Recommendation for Novartis May Give New Hope For Some Cancer Patients

An advisory panel to the Food and Drug Administration voted 10-0 that the drug, tisagenlecleucel, should be approved to treat patients with relapsed B-cell acute lymphoblastic leukemia (ALL), the most common form of US childhood cancer.

The treatments involve extracting white blood cells or T-cells which defend the immune system, from cancer patients.

Treatment with a single dose of the resulting product had produced long remissions, and possibly cures, in scores of patients in studies who were facing death due to the failure of every other treatment.

Many of the FDA's advisers were effusive in their praise. Timothy Cripe, an oncologist at Nationwide Children's Hospital in Columbus, Ohio, called it one of the most exciting things he has seen in his lifetime.

Side effects, however, can be severe, and include spiking fever and crashing blood pressure. Eleven patients died, four from side effects and seven from their leukemia.

Novartis believes it can turn around a finished CAR-T product 22 days from receipt of leukapheresed material to final packing and shipping. For Emily and many other patients participating in the Novartis trials, the vehicle T therapy was an alternative, rather than just a bridge, to a bone marrow transplant, which carries a 30 percent survival rate.

About 6,000 people are diagnosed with ALL in the United States each year and about 60 percent are children, according to the American Cancer Society. Novartis is seeking approval to use the therapy on patients ages three to 25, particularly in patients who have failed to respond to standard treatments - something that occurs in over 600 people in the USA yearly.

Kite Pharmaceuticals has another CAR-T drug up for FDA priority review for the treatment of lymphoma. "You have to be a long-term survivor to experience [long-term] toxicity", said Bruce Roth of the Washington University School of Medicine in St. Louis, MO. That could leave just a few hundred patients who might be eligible for Novartis' therapy, casting doubt on whether the company can get an outsize return on what will be a substantial manufacturing investment.


But despite the financial promise, the commercial barriers are high for developers of CAR-T therapies. Last month, updated results from the phase 2 ELIANA trial showed that 83% of pediatric patients achieved complete remission (CR) or CR with incomplete blood count recovery within the first 3 months of treatment. Much of the early work on CTL-019, now renamed tisagenlecleucel, took place in the university's labs and clinics.

By modifying immune cell DNA, this method could, in theory, lead to other cancers - a longtime concern for gene therapy.

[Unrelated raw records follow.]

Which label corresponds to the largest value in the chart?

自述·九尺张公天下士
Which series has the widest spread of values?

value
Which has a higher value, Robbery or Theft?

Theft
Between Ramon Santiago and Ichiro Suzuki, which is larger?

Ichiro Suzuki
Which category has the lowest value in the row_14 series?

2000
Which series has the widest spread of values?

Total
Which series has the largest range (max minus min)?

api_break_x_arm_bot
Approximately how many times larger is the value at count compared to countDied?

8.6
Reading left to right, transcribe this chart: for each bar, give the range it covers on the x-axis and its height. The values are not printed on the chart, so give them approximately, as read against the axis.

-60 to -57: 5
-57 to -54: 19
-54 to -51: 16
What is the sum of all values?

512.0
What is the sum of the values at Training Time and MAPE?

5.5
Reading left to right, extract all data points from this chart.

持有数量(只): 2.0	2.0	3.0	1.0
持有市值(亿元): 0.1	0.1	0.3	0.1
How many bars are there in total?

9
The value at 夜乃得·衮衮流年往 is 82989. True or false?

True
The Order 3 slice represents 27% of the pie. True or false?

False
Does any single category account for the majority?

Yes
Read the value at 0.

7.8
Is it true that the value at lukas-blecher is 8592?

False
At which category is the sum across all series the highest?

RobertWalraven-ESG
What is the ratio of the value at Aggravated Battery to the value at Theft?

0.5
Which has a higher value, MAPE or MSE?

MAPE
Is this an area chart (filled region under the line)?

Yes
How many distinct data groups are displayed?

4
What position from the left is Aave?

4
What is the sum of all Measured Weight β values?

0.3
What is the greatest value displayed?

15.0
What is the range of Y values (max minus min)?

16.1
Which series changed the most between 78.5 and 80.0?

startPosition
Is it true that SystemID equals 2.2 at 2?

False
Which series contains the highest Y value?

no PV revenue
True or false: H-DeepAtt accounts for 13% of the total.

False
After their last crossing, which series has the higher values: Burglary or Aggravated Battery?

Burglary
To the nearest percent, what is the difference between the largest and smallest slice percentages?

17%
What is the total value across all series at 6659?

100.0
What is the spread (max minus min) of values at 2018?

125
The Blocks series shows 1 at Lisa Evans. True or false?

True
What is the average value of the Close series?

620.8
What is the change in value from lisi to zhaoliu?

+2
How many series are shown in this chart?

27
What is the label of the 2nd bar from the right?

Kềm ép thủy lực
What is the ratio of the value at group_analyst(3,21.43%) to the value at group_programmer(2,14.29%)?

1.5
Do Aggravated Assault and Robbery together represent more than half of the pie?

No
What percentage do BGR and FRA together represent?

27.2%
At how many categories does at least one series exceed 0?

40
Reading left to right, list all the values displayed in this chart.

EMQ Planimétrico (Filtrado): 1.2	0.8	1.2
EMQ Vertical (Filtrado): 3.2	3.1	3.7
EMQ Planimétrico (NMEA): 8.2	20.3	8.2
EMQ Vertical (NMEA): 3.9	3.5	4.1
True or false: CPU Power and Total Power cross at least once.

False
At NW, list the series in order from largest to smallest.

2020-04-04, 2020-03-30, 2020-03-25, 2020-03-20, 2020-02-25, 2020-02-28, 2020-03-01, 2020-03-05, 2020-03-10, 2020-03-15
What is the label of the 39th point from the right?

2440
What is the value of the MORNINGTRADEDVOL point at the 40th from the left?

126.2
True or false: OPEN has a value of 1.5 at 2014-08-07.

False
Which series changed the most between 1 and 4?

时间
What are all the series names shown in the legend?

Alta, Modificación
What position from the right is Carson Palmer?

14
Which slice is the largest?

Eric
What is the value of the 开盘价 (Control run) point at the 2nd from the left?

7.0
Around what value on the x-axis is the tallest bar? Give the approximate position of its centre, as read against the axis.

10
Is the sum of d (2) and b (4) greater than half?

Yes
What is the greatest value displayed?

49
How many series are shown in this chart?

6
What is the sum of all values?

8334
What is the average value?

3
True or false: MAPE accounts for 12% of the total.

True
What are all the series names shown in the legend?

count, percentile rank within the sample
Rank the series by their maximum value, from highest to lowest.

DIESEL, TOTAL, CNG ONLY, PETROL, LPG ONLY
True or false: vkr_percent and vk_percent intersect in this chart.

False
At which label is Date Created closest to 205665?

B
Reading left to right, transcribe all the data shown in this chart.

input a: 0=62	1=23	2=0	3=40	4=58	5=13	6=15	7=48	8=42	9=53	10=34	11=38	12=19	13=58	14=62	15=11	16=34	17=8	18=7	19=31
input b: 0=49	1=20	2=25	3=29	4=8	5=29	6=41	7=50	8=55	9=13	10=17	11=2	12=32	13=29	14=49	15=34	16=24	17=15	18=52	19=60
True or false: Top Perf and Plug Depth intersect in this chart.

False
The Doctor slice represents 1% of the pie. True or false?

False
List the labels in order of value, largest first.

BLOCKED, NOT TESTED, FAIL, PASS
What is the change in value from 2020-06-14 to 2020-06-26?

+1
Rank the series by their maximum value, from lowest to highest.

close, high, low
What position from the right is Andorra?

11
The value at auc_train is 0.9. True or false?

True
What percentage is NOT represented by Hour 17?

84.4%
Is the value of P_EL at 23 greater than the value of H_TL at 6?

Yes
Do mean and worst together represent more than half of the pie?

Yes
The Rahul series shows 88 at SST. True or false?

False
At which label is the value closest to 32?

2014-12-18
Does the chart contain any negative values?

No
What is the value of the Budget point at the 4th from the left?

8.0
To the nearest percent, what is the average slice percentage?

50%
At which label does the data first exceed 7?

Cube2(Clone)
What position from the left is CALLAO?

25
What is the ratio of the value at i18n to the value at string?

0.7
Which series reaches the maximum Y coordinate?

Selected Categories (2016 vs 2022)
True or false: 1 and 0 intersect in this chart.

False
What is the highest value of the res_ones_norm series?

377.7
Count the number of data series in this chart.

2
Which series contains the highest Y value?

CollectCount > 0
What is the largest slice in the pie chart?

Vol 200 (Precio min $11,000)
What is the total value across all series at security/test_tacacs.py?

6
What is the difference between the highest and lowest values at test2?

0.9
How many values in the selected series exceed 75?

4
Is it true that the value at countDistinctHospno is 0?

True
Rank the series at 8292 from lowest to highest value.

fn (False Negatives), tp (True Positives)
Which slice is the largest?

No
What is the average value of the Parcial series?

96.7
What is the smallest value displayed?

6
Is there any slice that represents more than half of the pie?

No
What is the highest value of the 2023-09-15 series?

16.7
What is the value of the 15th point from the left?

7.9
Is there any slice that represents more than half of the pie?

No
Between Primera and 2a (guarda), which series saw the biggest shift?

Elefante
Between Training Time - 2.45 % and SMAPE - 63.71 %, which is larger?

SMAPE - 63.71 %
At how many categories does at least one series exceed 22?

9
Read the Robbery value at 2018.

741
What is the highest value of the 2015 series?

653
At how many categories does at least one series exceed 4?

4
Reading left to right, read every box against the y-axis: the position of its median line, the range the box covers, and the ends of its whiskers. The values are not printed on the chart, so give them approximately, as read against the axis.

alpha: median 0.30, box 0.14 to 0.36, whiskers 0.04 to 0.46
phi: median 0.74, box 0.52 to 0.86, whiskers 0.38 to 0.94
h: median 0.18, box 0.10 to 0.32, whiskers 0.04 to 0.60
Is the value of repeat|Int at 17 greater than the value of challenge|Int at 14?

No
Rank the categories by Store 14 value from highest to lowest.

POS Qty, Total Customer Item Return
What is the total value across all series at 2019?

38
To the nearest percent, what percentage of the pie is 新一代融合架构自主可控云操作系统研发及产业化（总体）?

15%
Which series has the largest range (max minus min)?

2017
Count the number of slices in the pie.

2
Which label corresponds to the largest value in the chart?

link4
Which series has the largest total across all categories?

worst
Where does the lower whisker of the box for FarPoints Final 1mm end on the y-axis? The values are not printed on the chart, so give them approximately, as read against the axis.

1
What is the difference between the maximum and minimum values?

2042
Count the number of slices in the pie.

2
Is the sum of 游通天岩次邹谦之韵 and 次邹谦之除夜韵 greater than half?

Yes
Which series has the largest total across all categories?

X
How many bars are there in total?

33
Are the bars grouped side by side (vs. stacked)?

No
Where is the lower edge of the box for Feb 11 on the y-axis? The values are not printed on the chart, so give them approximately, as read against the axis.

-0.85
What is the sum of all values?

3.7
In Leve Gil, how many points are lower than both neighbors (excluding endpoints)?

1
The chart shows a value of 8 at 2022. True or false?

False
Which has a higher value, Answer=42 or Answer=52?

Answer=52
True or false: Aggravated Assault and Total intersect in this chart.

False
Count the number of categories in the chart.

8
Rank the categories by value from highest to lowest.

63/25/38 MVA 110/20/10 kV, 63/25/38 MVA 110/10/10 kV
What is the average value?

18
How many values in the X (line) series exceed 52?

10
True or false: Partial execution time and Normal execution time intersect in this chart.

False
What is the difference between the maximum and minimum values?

The global CAR-T market is estimated to hit $8.5 billion by 2028, according to a report released in February by Coherent Market Insights. Another risk is that there are many other players that are developing treatments in the CAR-T space as well.

Novartis also convinced the advisory committee that its complicated manufacturing process could be fast and consistent.

To use the technique, a separate treatment must be created for each patient - their cells removed at an approved medical center, frozen, shipped to a Novartis plant for thawing and processing, frozen again and shipped back to the treatment center.

Such a complex system for making personalized treatments is likely to drive up their cost, and the next big hurdle (assuming an FDA approval this fall) is to win over insurers. The cells would then be refrozen and sent back to the patient.

The drug uses a new technology known as CAR-T, or chimeric antigen receptor T-cell therapy, which harnesses the body's own immune cells to recognize and attack malignant cells.